Things are shaping up to look like a Hillary / Donald race for the US presidency. In truth, despite the potential horrendous consequences, I find the prospect of a Hillary versus Trump race to be fascinating. Hillary represents the Democratic Old Guard, so to speak - as well as potentially the first female president of the United States - while Trump represents Trump.
Kate said:
Trump is not really a Republican, nor is he an actual conservative. He has, effectively, hijacked the Republican party for his own ambitions.
My tendency is to agree with Kate's sense on this issue... although it is not an objective fact because none of us can read minds, as far as I know. Nonetheless, it may very well be the case that in his heart-of-hearts Trump honestly believes that a strong America is beneficial not only to those of us who happen to live here, but to the well-being of people throughout the world.
Perhaps.
I agree with Kate in that I suspect that Trump primarily stands for Trump. He is a populist and a demagogue, much like Pappy "Pass the Bisquits" O'Daniel who beat LBJ in his first run for the Senate in 1941 Texas and was the only human being in human history, aside from JFK in 1960, to defeat Lyndon Johnson in a political campaign for high office.
Unlike Obama, however, Trump is not an ideologue, but a pragmatist. Or, at least, I am pretty sure that is the way he sees himself. Trump wrote The Art of the Deal and, therefore, obviously sees himself as a negotiator par excellence.
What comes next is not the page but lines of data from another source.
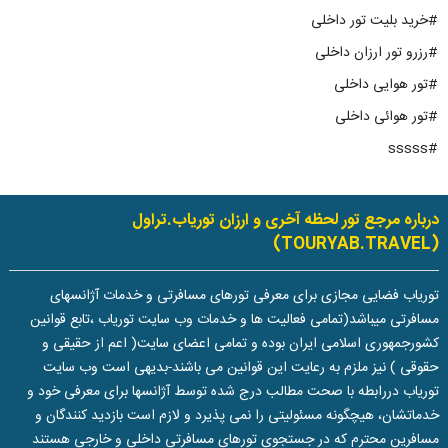
#خرید بلیت تور داخلی
#رزرو تور ارزان داخلی
#تور هوایی داخلی
#تور هوائی داخلی
#sssss
درباره مرجع تور لحظه آخری و ارزان توریاب.تراول
(TOURYAB.TRAVEL)
توریاب فضایی مجازی برای معرفی تورهای مسافرتی و خدمات آژانسهای
مسافرتی میباشد(تمامی فعالیت ها و خدمات وب سایت توریاب ،تابع قوانین
کشورجمهوری اسلامی ایران بوده و تمامی اعضای سایت( اعم از حقیقی و
حقوقی ) نیز ملزم به رعایت این قوانین می باشند-بدیهی است وب سایت
توریاب دررابطه با صحت مطالب درج شده توسط آژانسها برای معرفی خود و
خدماتشان، هیچگونه مسئولیتی را نمی پذیرد و لازم است بازدید کنندگان و
مسافرین محترم که در جستجوی تورهای مسافرتی داخلی و خارجی هستند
He is also someone, like Bernie Sanders, who is looking to the past for inspiration. The difference is that Uncle Bernie is looking toward the good old days of the late 1960s, what with the riots and assassinations and blood in the streets, while Trump aspires to recreate 1957, or thereabouts.
Sanders, of course, is likely to soon become irrelevant, whereas Trump will probably go forward to become the Republican nominee... although there are current whisperings of the possibility of the first brokered Republican convention since 1948. There are also many people who claim that Trump is a racist, but I am not seeing it. Of course, there are many people in the Age of Obama who fling around charges of racism like it's confetti.
The Left has learned to use racism as a club, because it is effective.
{It should probably be noted that there are some people who would shoot this accusation at me, but I almost never accuse individuals of racism or anti-Semitism. I may sometimes point out the anti-Semitism of the Obama administration or the EU or the UN, but beyond Obama himself, I virtually never accuse specific individuals of racism.}
The only thing, in regards this particular question, that can be pinned on Trump is that he suggested a discontinuation of Muslim immigration into the United States until the government can figure out which of these people are simple migrants, avoiding war and poverty, and which are Jihadis desiring to kill Americans, infidels, and Jews.
Given the fact that I happen to be an American, an infidel, and a Jew, I have no particular problem with this proposition.
None of this, however, should be taken to represent advocacy for the Trump campaign.
Until fairly recently, I was a life-long Democrat, with a brief stint as a Green shortly before 9/11.
Today I am a pro-Israel, pro-democracy, pro-liberal moderate independent who believes that the American Democratic Party has thrown its central values in the toilet, with the encouragement of Barack Obama.
The Democratic Party and the progressive-left like to claim that they stand for social justice and universal human rights.
If this was ever actually the case, it no longer is.
When the Democratic Party turned its back on the Jewish people, by turning its back to the Jewish State of Israel, I knew that not only was it time to remove myself from their association, but also to conclude that in supporting the Muslim Brotherhood and Fatah that it was no longer supporting democracy, liberalism, women's rights, Gay rights, or anti-racism within the Middle East.
I may not support Donald Trump, but I will definitely oppose the racism and Judeophobia embedded within the Democratic Party and the Left.